--- Data to use ---

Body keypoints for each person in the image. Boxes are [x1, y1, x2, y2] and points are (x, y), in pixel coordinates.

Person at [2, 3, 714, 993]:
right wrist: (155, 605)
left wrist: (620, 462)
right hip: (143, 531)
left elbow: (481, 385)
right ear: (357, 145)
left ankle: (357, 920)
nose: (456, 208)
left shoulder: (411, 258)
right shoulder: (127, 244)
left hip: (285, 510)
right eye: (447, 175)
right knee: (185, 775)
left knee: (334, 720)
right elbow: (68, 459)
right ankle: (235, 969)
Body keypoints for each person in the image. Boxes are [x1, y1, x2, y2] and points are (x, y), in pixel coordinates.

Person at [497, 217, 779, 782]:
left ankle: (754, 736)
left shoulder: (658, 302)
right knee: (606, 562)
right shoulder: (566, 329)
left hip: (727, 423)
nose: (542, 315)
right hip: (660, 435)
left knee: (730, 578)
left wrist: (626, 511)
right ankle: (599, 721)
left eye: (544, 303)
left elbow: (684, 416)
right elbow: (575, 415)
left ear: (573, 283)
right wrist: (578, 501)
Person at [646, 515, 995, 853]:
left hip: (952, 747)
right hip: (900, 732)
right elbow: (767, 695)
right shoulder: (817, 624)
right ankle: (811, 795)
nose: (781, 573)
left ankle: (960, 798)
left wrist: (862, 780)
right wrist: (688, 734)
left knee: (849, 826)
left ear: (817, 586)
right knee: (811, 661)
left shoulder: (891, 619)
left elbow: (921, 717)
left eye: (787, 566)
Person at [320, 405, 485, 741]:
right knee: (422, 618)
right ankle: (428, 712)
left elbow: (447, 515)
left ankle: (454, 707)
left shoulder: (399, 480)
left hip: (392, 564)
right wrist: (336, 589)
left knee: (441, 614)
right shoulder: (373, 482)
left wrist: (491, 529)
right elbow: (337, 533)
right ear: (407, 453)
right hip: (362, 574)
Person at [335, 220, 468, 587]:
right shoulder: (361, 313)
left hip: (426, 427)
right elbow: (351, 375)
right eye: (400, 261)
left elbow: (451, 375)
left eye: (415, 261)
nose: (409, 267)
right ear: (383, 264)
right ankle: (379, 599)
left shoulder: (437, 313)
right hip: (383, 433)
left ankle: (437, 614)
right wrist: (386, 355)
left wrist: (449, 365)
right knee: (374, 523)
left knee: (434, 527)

---
--- Data to use ---

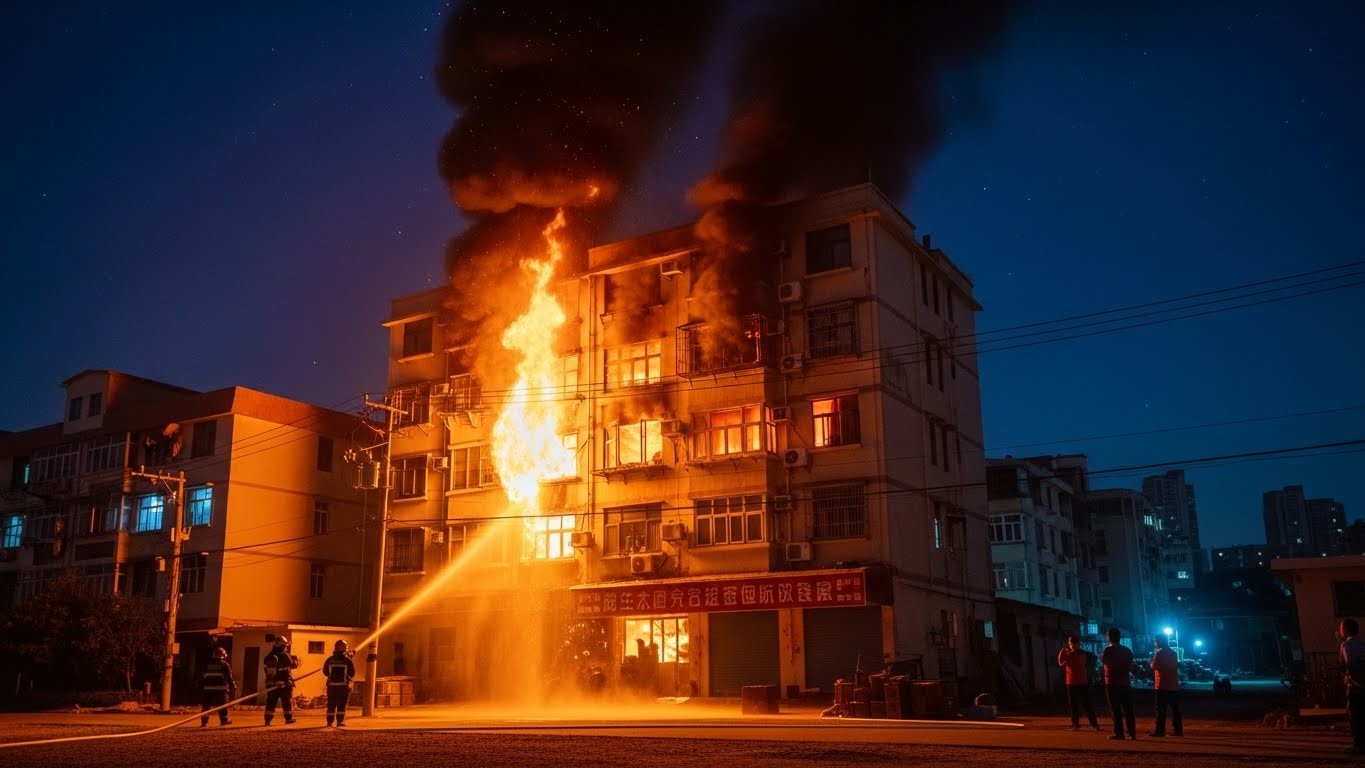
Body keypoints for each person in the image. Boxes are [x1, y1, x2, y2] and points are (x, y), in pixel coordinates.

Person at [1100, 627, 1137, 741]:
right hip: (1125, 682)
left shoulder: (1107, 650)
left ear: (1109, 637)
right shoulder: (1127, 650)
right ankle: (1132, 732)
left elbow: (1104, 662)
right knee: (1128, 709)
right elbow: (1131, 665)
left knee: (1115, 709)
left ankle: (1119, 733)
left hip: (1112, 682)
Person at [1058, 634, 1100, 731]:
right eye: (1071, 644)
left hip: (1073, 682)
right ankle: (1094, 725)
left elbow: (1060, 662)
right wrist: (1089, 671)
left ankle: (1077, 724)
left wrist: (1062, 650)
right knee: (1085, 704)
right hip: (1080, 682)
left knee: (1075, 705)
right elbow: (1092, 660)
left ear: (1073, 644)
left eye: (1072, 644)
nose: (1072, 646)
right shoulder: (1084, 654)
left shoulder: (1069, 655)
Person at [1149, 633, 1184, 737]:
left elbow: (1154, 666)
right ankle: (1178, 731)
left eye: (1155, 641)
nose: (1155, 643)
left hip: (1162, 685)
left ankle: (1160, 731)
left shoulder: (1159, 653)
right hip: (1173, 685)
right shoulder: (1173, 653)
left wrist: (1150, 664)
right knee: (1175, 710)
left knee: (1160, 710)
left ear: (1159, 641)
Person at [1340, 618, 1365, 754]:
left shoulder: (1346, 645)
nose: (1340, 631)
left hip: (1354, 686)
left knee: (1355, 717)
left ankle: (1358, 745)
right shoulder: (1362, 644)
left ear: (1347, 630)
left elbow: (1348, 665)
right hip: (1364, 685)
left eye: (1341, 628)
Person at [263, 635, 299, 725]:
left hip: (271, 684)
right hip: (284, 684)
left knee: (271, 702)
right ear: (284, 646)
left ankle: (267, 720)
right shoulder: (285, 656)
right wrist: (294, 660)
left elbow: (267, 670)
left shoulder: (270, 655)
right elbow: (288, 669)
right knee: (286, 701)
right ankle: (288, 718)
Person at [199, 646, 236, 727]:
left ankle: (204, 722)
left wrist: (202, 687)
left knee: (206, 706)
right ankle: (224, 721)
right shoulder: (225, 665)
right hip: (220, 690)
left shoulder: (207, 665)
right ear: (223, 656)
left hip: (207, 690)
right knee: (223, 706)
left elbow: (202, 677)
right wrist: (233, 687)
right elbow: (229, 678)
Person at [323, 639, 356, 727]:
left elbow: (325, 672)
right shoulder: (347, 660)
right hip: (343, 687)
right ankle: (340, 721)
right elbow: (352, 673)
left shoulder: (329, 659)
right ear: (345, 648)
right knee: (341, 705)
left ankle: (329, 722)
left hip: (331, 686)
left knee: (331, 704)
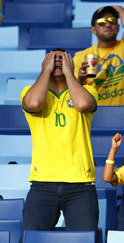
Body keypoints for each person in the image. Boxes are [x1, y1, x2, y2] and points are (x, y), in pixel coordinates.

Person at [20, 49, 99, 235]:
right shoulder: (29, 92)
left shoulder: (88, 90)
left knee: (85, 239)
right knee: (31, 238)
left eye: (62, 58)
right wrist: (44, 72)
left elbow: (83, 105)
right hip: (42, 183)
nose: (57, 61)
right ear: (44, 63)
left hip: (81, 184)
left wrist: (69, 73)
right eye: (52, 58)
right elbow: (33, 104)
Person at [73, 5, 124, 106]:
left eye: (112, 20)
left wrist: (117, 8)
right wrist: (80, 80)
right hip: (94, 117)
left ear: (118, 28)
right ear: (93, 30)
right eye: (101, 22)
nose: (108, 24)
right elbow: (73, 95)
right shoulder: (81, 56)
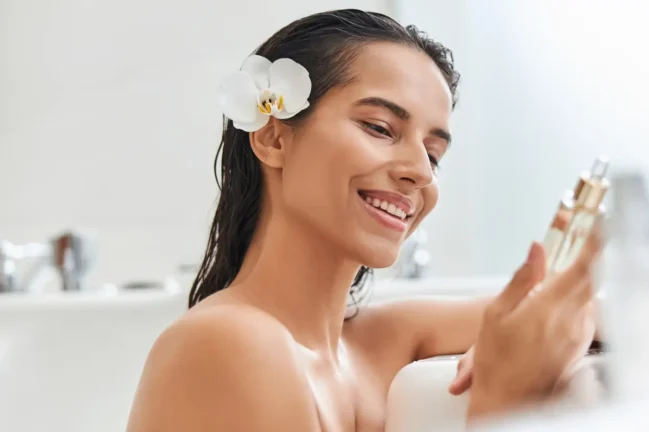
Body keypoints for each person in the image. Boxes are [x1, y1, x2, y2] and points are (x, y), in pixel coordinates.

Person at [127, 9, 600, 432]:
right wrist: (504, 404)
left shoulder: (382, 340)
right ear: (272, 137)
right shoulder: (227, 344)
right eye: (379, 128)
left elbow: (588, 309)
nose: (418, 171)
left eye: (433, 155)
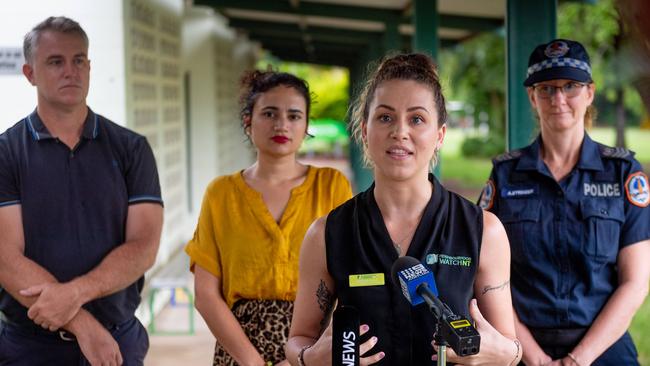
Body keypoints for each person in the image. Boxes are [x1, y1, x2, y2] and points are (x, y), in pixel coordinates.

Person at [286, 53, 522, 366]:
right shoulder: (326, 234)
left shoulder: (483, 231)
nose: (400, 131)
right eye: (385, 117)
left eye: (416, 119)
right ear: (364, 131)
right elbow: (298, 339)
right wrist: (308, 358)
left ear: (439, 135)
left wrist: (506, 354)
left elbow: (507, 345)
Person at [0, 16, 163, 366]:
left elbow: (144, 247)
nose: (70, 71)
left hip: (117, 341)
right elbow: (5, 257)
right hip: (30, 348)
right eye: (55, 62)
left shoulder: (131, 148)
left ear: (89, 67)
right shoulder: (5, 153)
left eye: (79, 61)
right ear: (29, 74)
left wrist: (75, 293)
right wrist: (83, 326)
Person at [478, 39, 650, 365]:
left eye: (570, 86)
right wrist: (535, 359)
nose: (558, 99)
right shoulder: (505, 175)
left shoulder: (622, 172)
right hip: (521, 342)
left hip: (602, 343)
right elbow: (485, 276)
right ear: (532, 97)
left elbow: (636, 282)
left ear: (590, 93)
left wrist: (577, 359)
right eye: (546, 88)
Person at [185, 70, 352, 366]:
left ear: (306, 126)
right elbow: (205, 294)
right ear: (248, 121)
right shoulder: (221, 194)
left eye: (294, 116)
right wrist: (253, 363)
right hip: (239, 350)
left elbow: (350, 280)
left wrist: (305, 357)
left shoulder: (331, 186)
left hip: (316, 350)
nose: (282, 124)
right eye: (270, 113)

---

## Exercise
Using the entries above, give again exactly the lines from the line holding "left wrist: (626, 511)" through the line holding "left knee: (849, 826)". Include both end lines and nothing else.

## Task result
left wrist: (626, 511)
right ankle: (599, 721)
left eye: (544, 303)
left elbow: (684, 416)
right elbow: (575, 415)
left ear: (573, 283)
right wrist: (578, 501)
Person at [646, 515, 995, 853]:
left hip: (952, 747)
right hip: (900, 732)
right elbow: (767, 695)
right shoulder: (817, 624)
right ankle: (811, 795)
nose: (781, 573)
left ankle: (960, 798)
left wrist: (862, 780)
right wrist: (688, 734)
left knee: (849, 826)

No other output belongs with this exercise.